Yıllar sonra uzun uğraşıların ardından bir yasa çıkarıldı. ‘6222 Sayılı Sporda Şiddet ve Düzensizliği Önleme Yasası..’
Artık uygulanacak bu yasa  sayesinde başta futbol sahaları olmak üzere spor alanlarına huzur gelecek,   spora yakışmayan olaylar önlenecek, futbol sahaları asıl amacına uygun şekilde barış ve kardeşlik gösterilerinin sergilendiği..

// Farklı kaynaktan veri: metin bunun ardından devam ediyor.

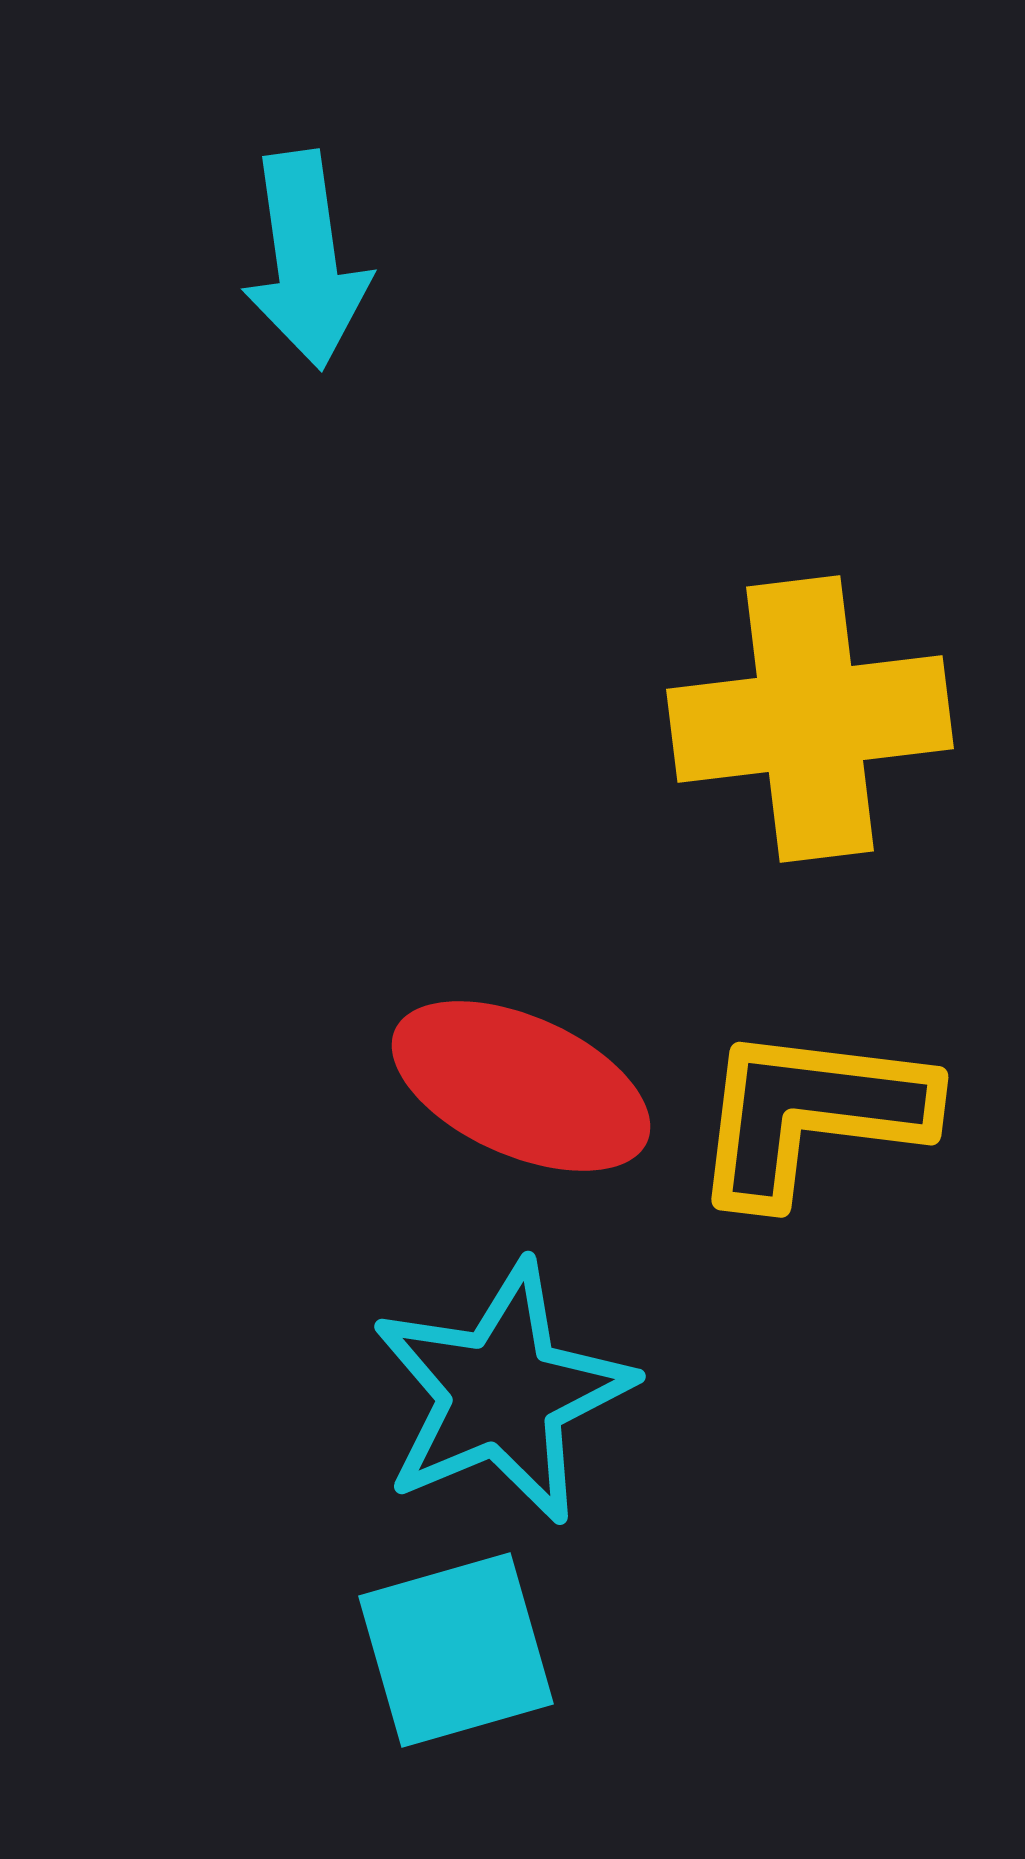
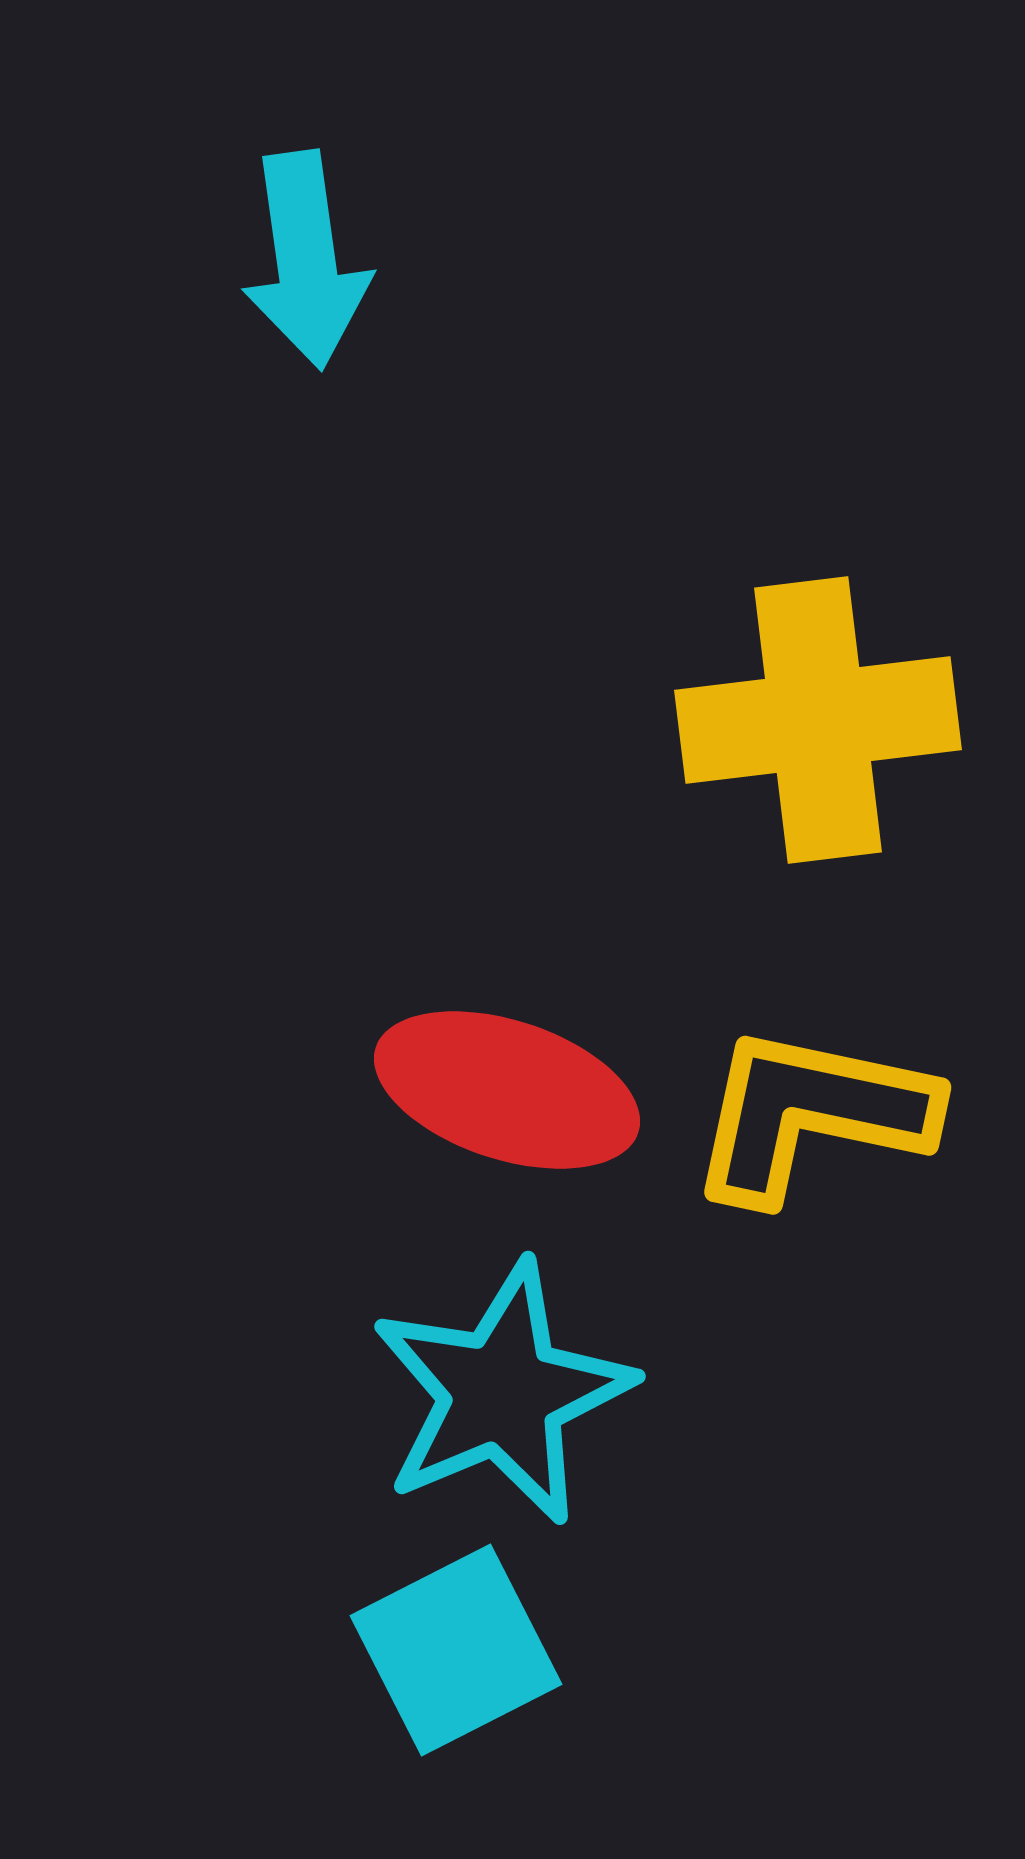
yellow cross: moved 8 px right, 1 px down
red ellipse: moved 14 px left, 4 px down; rotated 6 degrees counterclockwise
yellow L-shape: rotated 5 degrees clockwise
cyan square: rotated 11 degrees counterclockwise
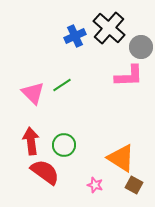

Kadın ve çocukların da çekinmeden gidebilecekleri güvenli şenlik alanlarına dönecekti.
      
 ***

Ancak, adamına göre uygulamalar yüzünden yasa  beklenen sonucu vermezken, hiç akla gelmeyen bir şey oldu..
Adalet dağıtması gereken hakemler şiddet ve düzensizliğin kaynağı haline geldi..
Çok aşırı yükselen gelirlerini korumak için midir?
Yoksa şu ya da bu nedenle lige ayar vermeye çalışanların arzularını yerine getirmek için midir bilinmez..
Verdikleri saçma ve taraflı kararlarla anarşiyi, şiddeti körüklemekle kalmayıp camiaları da birbirlerine iyice düşman ettiler.
Kulüp yöneticisini  ve taraftarını  zor durumda bıraktılar..
Aldırdıkları cezalarla maddi manevi büyük kayıplara yol açtılar..
Onlar yüzünden yönetimlerin, teknik adamların istifaları gündeme geldi.
Takımlarının kötü gidişatı sonucu koca koca kentlerin insanları moralsiz, yılgın ve bıkkın duruma düşüp takımlarına küstüler, futboldan nefret eder hale geldiler..
Bu yüzden Cüneyt Çakır başta olmak üzere, Süleyman Abay, Çağatay Şahan ve benzeri hakemler 6222 sayılı yasanın çıkış nedeni olan sorunların kaynağı haline geldiler.
Şimdi yapılması gereken bunlar ve benzerleri için acilen  6222 nolu yasa gereği soruşturma açmaktır.
Ayrıca bu gibi hakemlerin milyonların gözü önünde   hata kavramını çoktan aşıp, tahammüden  yanlış yapma  alışkanlığına dönüşen düdüklerine rağmen, verdikleri yüksek notlarla bunları koruyup kollayan gözlemciler de suça ortak edilmelidir..
Yani anamızı öpen kadılar, hiçbir şey olmamış gibi elini kolunu sallayarak gezmeye devam mı edecek?